Spinspotter: Exposing Media Bias or Reinforcing It?
What if you could download a program that would scan, magically, any article written anywhere and expose the spin, bias, and misinformation? Would that interest you?
The application's algorithms work off six key tenets of spin and bias, which the company derived from both the guidelines of the Society of Professional Journalists' Code Of Ethics and input from an advisory board composed of journalism luminaries.
The tenets are: reporter's voice (adjectives used by a journalist that go beyond the supporting evidence in the article); passive voice (example: a story says "bombs land" without stating which party is responsible for them); a biased source (a quoted source's partisanship is not clearly identified); disregarded context (a political rally's attendance is reported to be "massive," but would it have been so huge had the surviving members of the Beatles not played?); and lack of balance (a news story on a controversial topic gives much more credence to one side's claims).
All of this seems to be fine and good (Jonah Goldberg even lent his name to the effort), but initiatives like this one--similar to the collaborative participation employed by Wikipedia--are subject to misinformation and tainting by partisans and internet graffiti artists. Who will "referee" in those instances when such bad behavior occurs? Here, the Wall Street Journal informs us:
The system is designed to deter misidentification of bias and inaccuracy by allowing users to vote on whether a news story was appropriately flagged. Human "referees" employed by SpinSpotter -- most of whom will be journalism graduate students -- will provide further oversight of the system.

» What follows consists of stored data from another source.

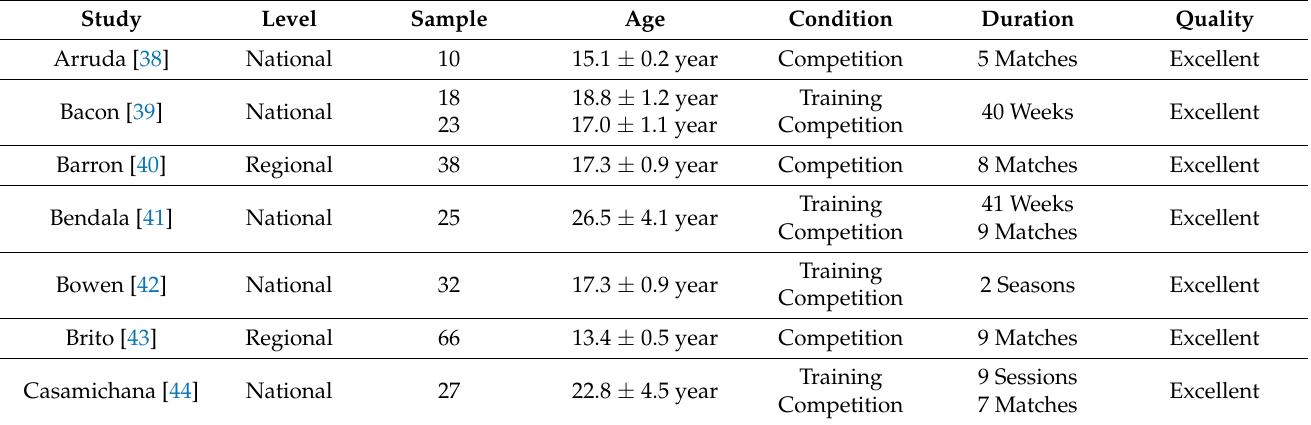
Table 2. Characteristics of studies that evaluated only external load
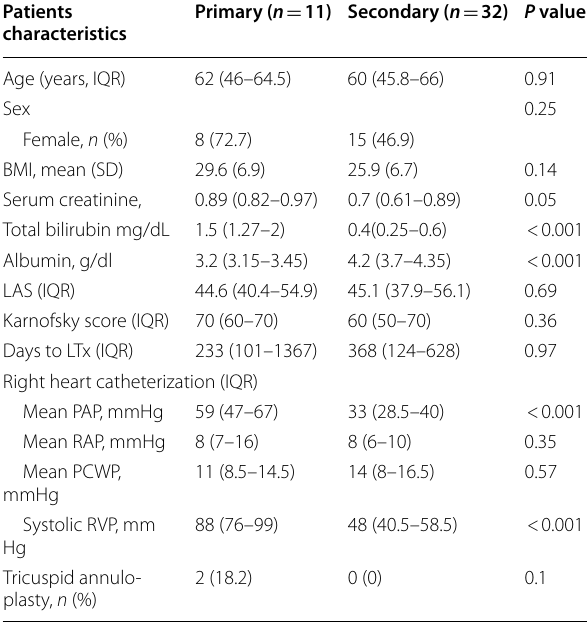
Table 3 Pulmonary artery hypertension primary vs secondary: baseline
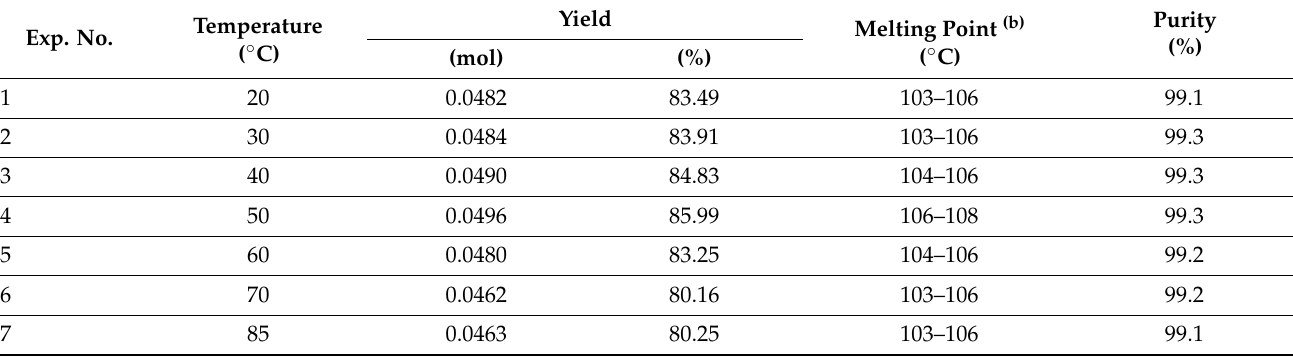
Table 1. The yield of TMTS as a function of the reaction temperature (a) .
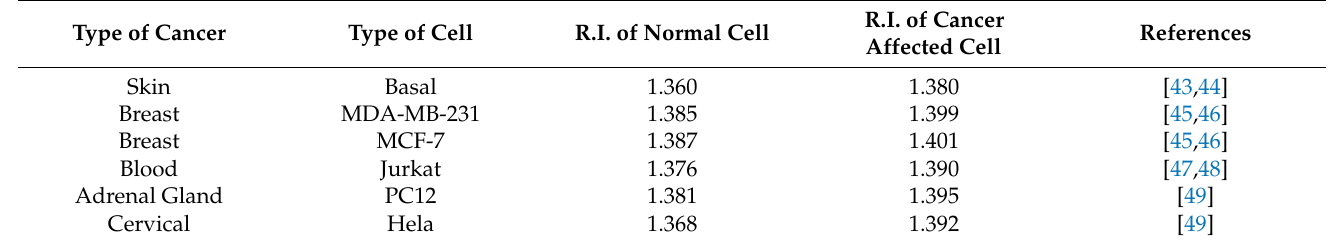
Table 1. The difference in refractive index among normal and cancer affected cells.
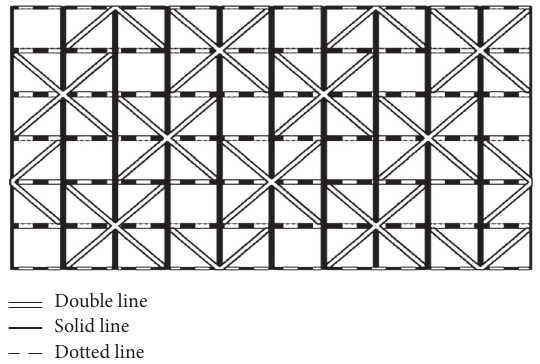
Figure 6: Pleated fabric pattern with transverse folding The results of the analysis of covariance are shown in Figure 8. The adjusted average and standard errors of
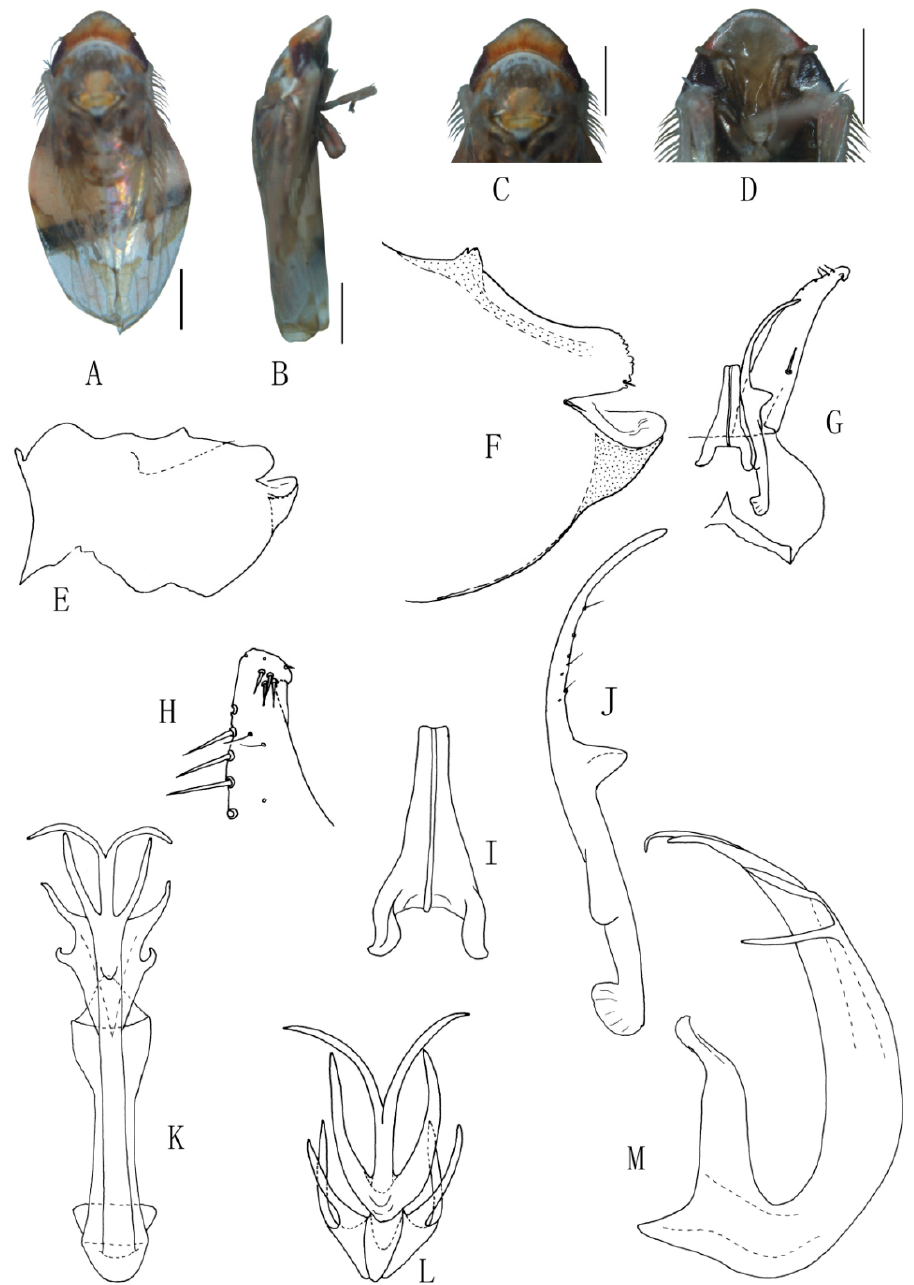
Figure 17. Eurhadina ( Singhardina ) gracilifurca sp. nov. : ( A ) habitus, dorsal view; ( B ) habitus, lateral view; ( C ) head and thorax, dorsal view; ( D ) face; ( E ) male pygofer side, lateral view; ( F ) hind part of pygofer, lateral view; ( G ) subgenital plate, connective, paramere and sternite IX, dorsal view; ( H ) apex of subgenital plate, dorsal view; ( I ) connective, dorsal view; ( J ) paramere, dorsal view; ( K ) aedeagus, posterior view; ( L ) apex of aedeagal shaft, dorsal view; and ( M ) aedeagus, lateral view. Scale bars: 0.5 mm. Eurhadina ( Singhardina ) lata Zhang et Huang sp. nov. (Figure 18A–M) Body and face reddish orange. Crown with a creamy longitudinal fascia, remainder reddish orange. Pronotum with a creamy longitudinal fascia and two triangular patches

Journalism students as the arbiters of bias? Might as well introduce the fox to the hen house. Don't get me wrong; SpinSpotter does seem to have some promising founding tenets. I just think we should all exercise a little "buyer-beware" when approaching its exposed spin.
My recent conversation with friends attending journalism school at [redacted] is illustrative of the worldview of journalism students who would oversee operations at SpinSpotter.
They, all three of them women, thought treatment of Sarah Palin by the media has been fair--even when compared to its investigation of Barack Obama. What about the media's treatment of the McCain non-controversy in February vs. Edwards' scandal which was completely ignored by the media? 'Leave it to National Enquirer.' What about the media's repugnant attacks on Bristol Palin? 'She's fair game.' Does that mean that Obama's kids are 'fair game' too? 'Of course not, they're too young.' Shouldn't the media leave Trig Palin alone too, then? 'Well ...'
The point is, they are trained to believe that traditional media is infallible and unassailable. And these are the types of people SpinSpotter put at the wheel of their magical bias-detecting machine.